Müslüman coğrafya’da krallar ve diktatörler Cumhuriyet, demokrasi sözleri eden iç ve dış güçlere şöyle der ; Bakın, görün, demokrasi, seçim olunca iktidara kimler geliyor. Radikal İslamcılar gelir hatta teröristler gelir ( Bu arada tabi biliyoruz ki radikal İslamcılar gelememişse bizzat Suud, İsrail ve bazı batılı güçler eliyle onların getirilmesi garantilenmiştir!). Siz öyle demokrasi falan fazla karıştırmayın bakın biz varız. Ne istedinizse yerine getirmiyor muyuz? .İkna olmayan özellikle bazı Avrupa hükümet ve toplumları da artık göçmen akınları sonrası tam ikna olmuş durumdalar.
Peki ya Türkiye demokrasisinin geleceği?

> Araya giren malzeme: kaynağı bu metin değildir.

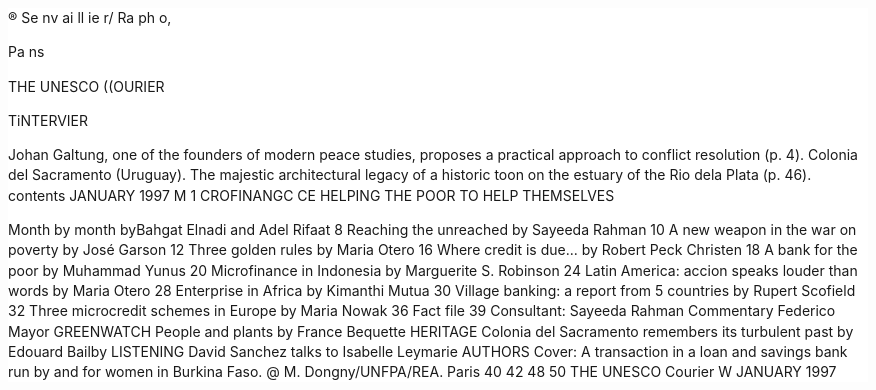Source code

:  
® 
Se
nv
ai
ll
ie
r/
Ra
ph
o,
 
Pa
ns
 
THE UNESCO ((OURIER 
  
TiNTERVIER 
  
Johan Galtung, 
one of the founders of modern peace studies, 
proposes a practical approach to conflict 
resolution (p. 4). 
Colonia del Sacramento (Uruguay). 
The majestic architectural legacy 
of a historic toon on the estuary of the Rio 
dela Plata (p. 46). 
contents 
JANUARY 1997 
M 1 CROFINANGC CE 
HELPING THE POOR 
TO HELP THEMSELVES 
 
Month by month byBahgat Elnadi and Adel Rifaat 8 
Reaching the unreached by Sayeeda Rahman 10 
A new weapon in the war on poverty by José Garson 12 
Three golden rules by Maria Otero 16 
Where credit is due... by Robert Peck Christen 18 
A bank for the poor by Muhammad Yunus 20 
Microfinance in Indonesia by Marguerite S. Robinson 24 
Latin America: accion speaks louder than words by Maria Otero 28 
Enterprise in Africa by Kimanthi Mutua 30 
Village banking: a report from 5 countries by Rupert Scofield 32 
Three microcredit schemes in Europe by Maria Nowak 36 
Fact file 39 
Consultant: Sayeeda Rahman 
Commentary Federico Mayor 
GREENWATCH 
People and plants by France Bequette 
HERITAGE 
Colonia del Sacramento remembers its turbulent past by Edouard Bailby 
LISTENING 
David Sanchez talks to Isabelle Leymarie 
AUTHORS 
Cover: A transaction in a loan and savings bank run by and for women in Burkina Faso. 
@ M. Dongny/UNFPA/REA. Paris 
40 
42 
48 
50 
THE UNESCO Courier W JANUARY 1997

Özgün tarihi, batı ilişkileri, bağımsızlık mücadelesi, Cumhuriyet, Laik rejim ve demokrasi tecrübesi ile Türkiye bu konumunu güçlendirip geliştirme ya da diktatörlük/Kaos ikiliğine düşme tehdidi altında. NATO /Gladyo ekseninin geleneksel Kemalist kadrolar yerine ikame ettiği Fetullahçı 15 Eylül darbecileri, muhtemelen “demokratik batılı güçleri” bakın bizim de desteklediğimiz seçimler ve demokrasi Erdoğan gibi otoriter İslamcıları, hatta “radikal İslamcı” gelişmeleri gündeme getiriyor, batı çıkarları tehlikeye giriyor diye ikna etmiş veya etmeyi planlıyorlardı.
Evet, Erdoğan yönetimi özellikle 2010 sonrası toplumsal kutuplaştırma, muhalefeti dışlama ve otoriter eğilimlerin artışı ile öne çıkıyordu. Öte yandan Türkiye Arap baharının rüzgarı ile bölgeye yönelik hesapsız bir Sünni Müslüman Coğrafya’ya önderlik (yeni Osmanlıcı) merkezli müdahaleler sürecine girmiş bulunuyordu. Çözülememiş Kürt sorunu ve batıya yönelik kitlesel göç tehdidi, hepsi birden müdahale ortamını besliyordu. Ama Türkiye toplumu, bazı iç ve dış çevreler açısından pek de beklenmeyen şekilde iktidar ve muhalefet i ile darbeye karşı güçlü bir cevap oluşturdu.
Her dini ve milli kimliğin eşit ve özgür yaşadığı bir siyasal birlik tasavvuru
Şimdi bizden yine pek de beklenmeyen bir şeyi başarmak zorundayız. AB üyelik süreci ne olursa olsun bu topraklarda farklıların birlikte yaşama geleneğini geliştirme, insan hakları ve demokrasi ilkeleri temelinde bağımsız olarak ayakta durma iradesini ortaklaştırma zorunluluğu ile karşı karşıyayız.
Unutulmamalı ki böylesi bir ortaklık, ülke ve bölge düzeyinde özellikle de Kürt sorunu ve Sünni/Şii gerilimi bağlamında her dini ve milli kimliğin eşit ve özgür yaşadığı bir siyasal birlik tasarrufu dışında mümkün değildir. Bu birliğin bölgesel çapta ekonomik ve kültürel ortaklıklarla güçlendirilmesi de kaçınılmaz bir gerekliliktir. Aksi durumlar her tür müdahaleye açık zemini, savaşı ve kaos beklentisini güçlendirecektir.